A Direção Técnica acompanha a organização e o funcionamento do Serviço de Apoio Domiciliário, desde a avaliação das necessidades e definição da resposta até ao acompanhamento da sua adequação ao longo do tempo.
Este acompanhamento procura assegurar que o apoio permanece ajustado à realidade da pessoa, considerando a sua autonomia, necessidades, contexto familiar, hábitos e evolução da situação.
Na Unidade de Santa Maria da Feira, a Direção Técnica é assegurada pela Enfermeira Sophie Mota.
Sophie Mota licenciou-se em Enfermagem na Escola Superior de Saúde de Portalegre, entre 2005 e 2009.
Em 2010 iniciou a sua atividade profissional na Suíça, numa instituição que integrava diferentes respostas, designadamente reabilitação e readaptação, cuidados residenciais e cuidados paliativos. Permaneceu neste contexto até 2017, aprofundando também a sua formação na área da geriatria.
Este período proporcionou-lhe contacto continuado com diferentes momentos do processo de envelhecimento, dependência e recuperação, bem como com pessoas que necessitavam de níveis muito distintos de acompanhamento.
Em 2017 iniciou uma nova etapa profissional em contexto hospitalar, na área da cirurgia visceral, onde permaneceu durante cerca de dois anos.
Esta experiência permitiu aprofundar conhecimentos e competências técnicas de Enfermagem num contexto clínico diferenciado. Apesar disso, a ligação ao acompanhamento da pessoa idosa manteve-se como uma referência importante no seu percurso profissional.

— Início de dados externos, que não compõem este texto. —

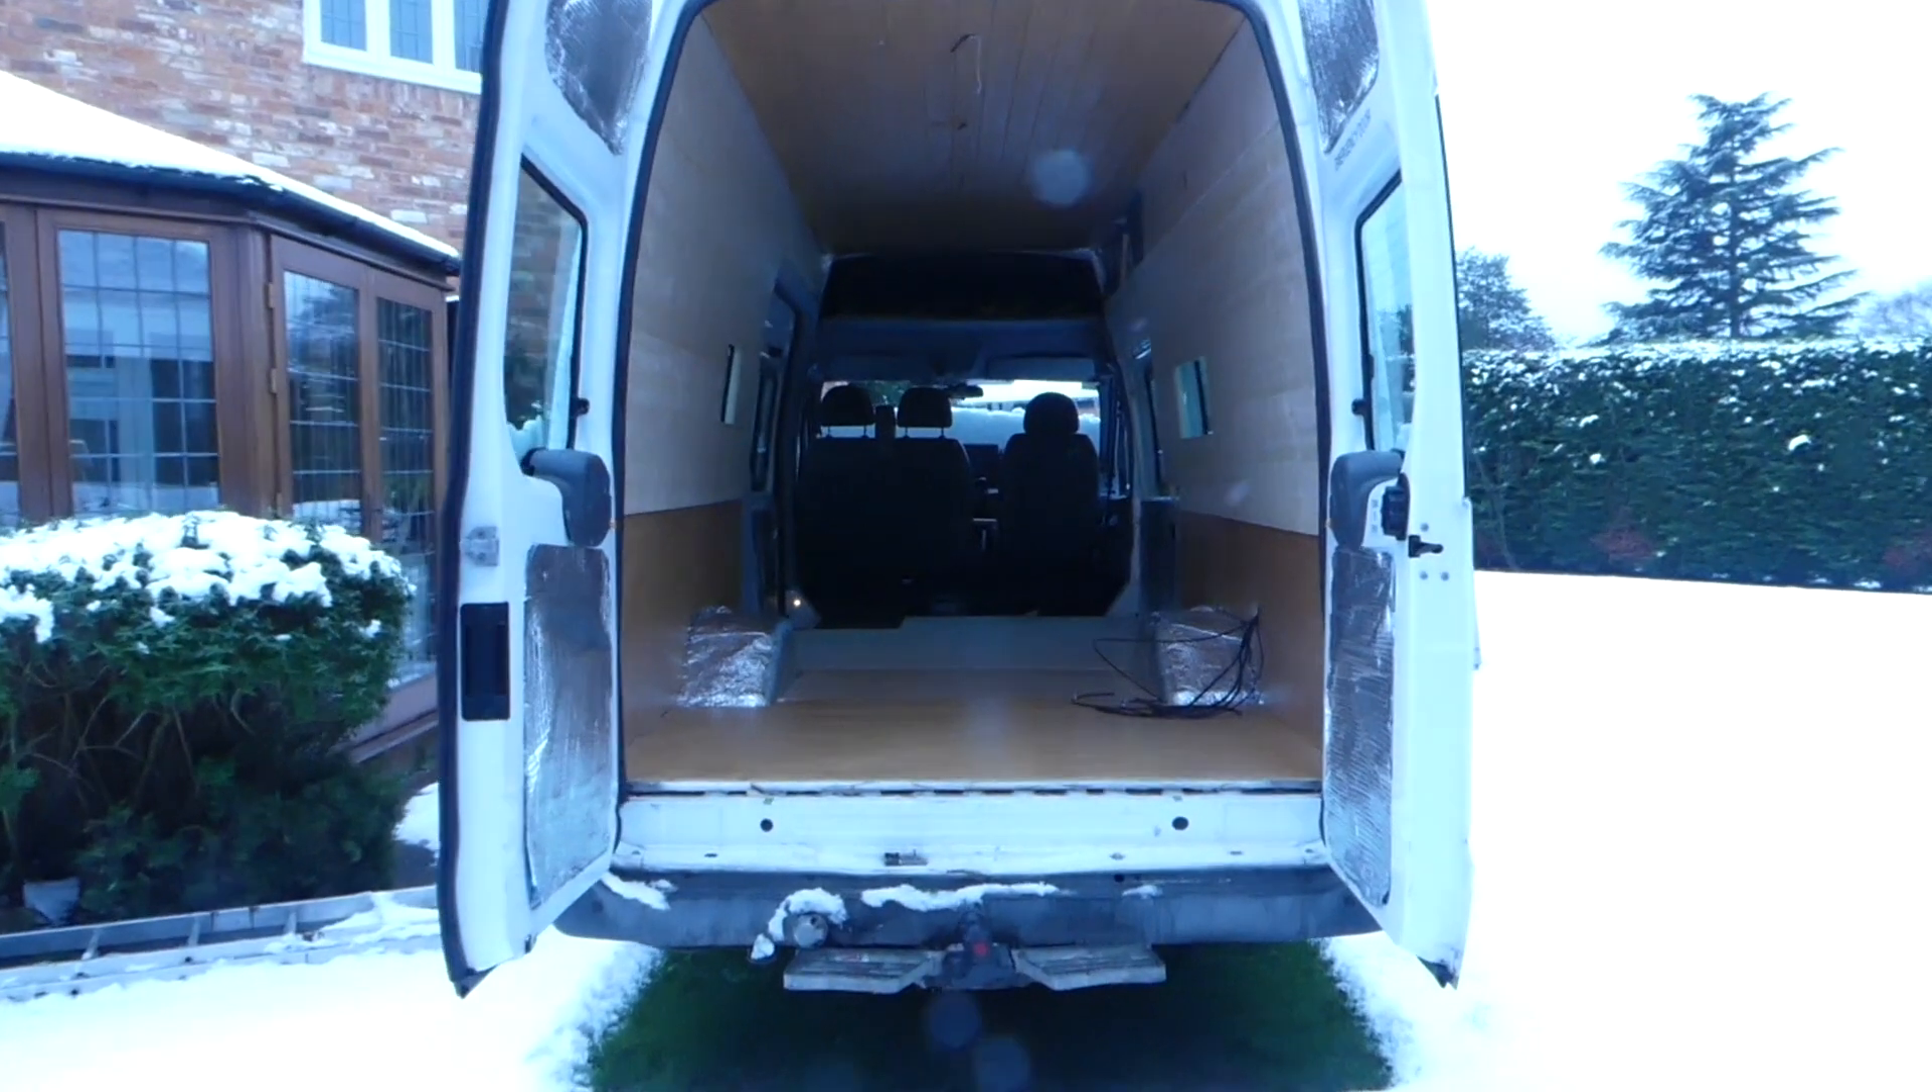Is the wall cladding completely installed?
Yes.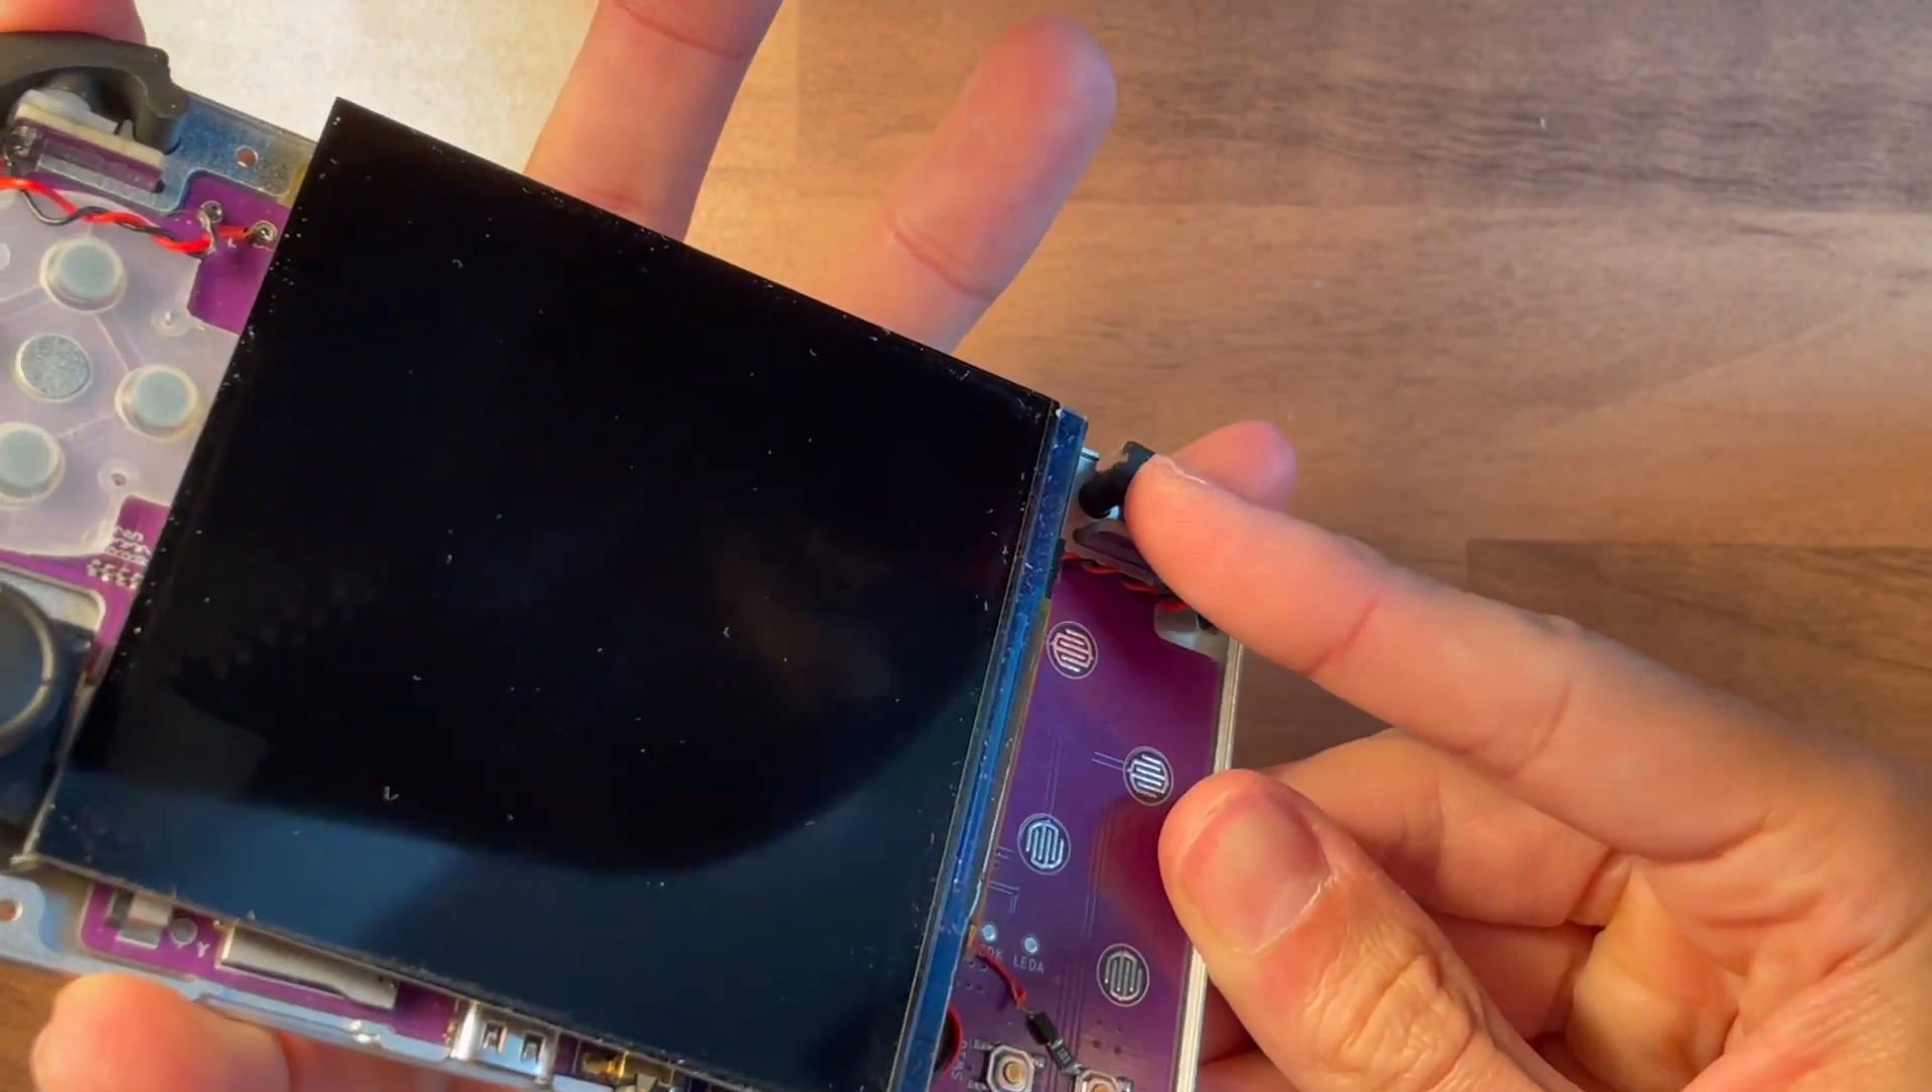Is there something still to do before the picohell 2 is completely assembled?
Yes.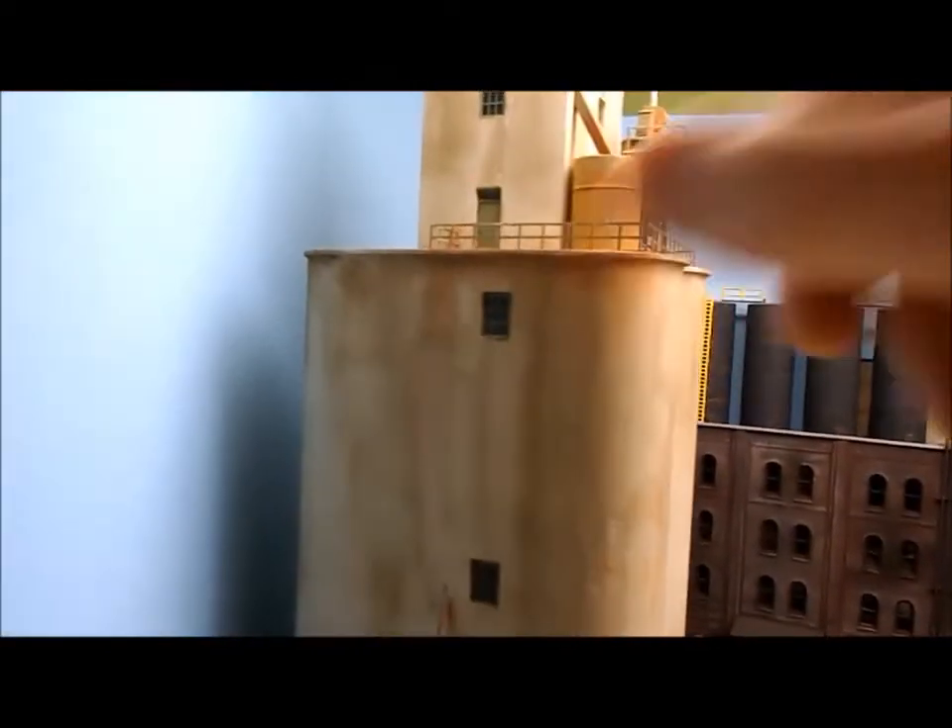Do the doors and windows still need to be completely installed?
No.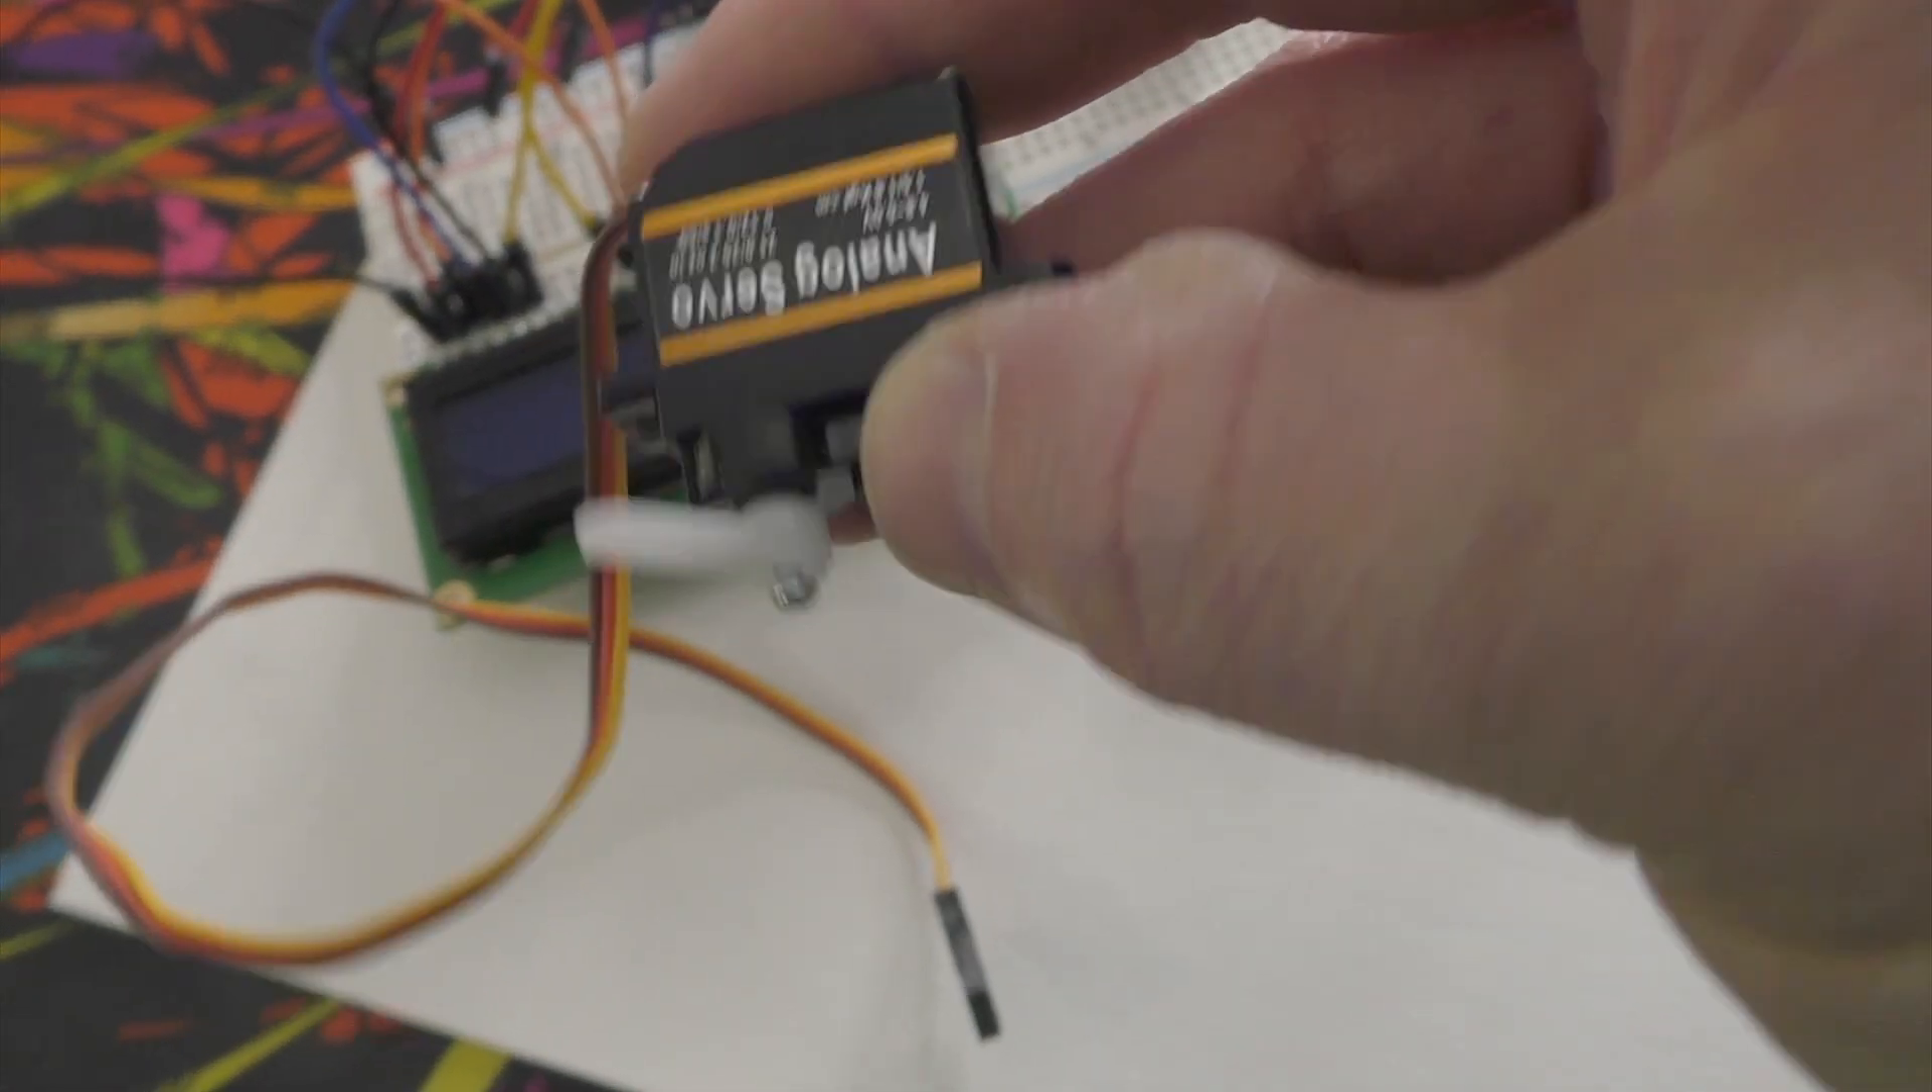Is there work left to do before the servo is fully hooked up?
Yes.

Por opção própria, regressou posteriormente à área dos cuidados continuados, onde permaneceu até 2020.
Em 2020, após a primeira fase da pandemia, decidiu deixar o contexto hospitalar e orientar a sua atividade para os cuidados no domicílio.
Esta mudança marcou uma nova etapa no seu percurso. No domicílio, encontrou uma forma de cuidar em que a pessoa permanece rodeada pelas suas referências, rotinas e relações e em que a promoção da autonomia assume uma dimensão particularmente concreta.
A possibilidade de compreender a pessoa nas suas diferentes dimensões — biológica, psicológica, social e cultural — e não apenas a partir de uma condição de saúde reforçou a sua identificação com o acompanhamento no domicílio.
Depois de vários anos de experiência profissional na Suíça, Sophie Mota decidiu regressar definitivamente a Portugal em 2023 para desenvolver o seu projeto profissional na área do apoio e dos cuidados no domicílio.
Esse percurso conduziu à Miminho aos Avós e à criação da Unidade de Santa Maria da Feira, inaugurada em 29 de junho de 2024.
A experiência acumulada em geriatria, cuidados continuados, reabilitação, cuidados paliativos, contexto hospitalar e cuidados domiciliários constitui hoje uma referência no modo como acompanha tecnicamente o Serviço de Apoio Domiciliário da Unidade.
Na Direção Técnica, esta experiência traduz-se numa abordagem que procura conciliar segurança, apoio e autonomia.
A necessidade de ajuda é considerada no contexto global da pessoa: as suas capacidades, condição geral, história de vida, relações familiares, ambiente, hábitos e preferências.
O objetivo é que a resposta domiciliária acompanhe as necessidades existentes sem reduzir a pessoa à sua idade, doença ou dependência, preservando a sua participação e autonomia sempre que possível.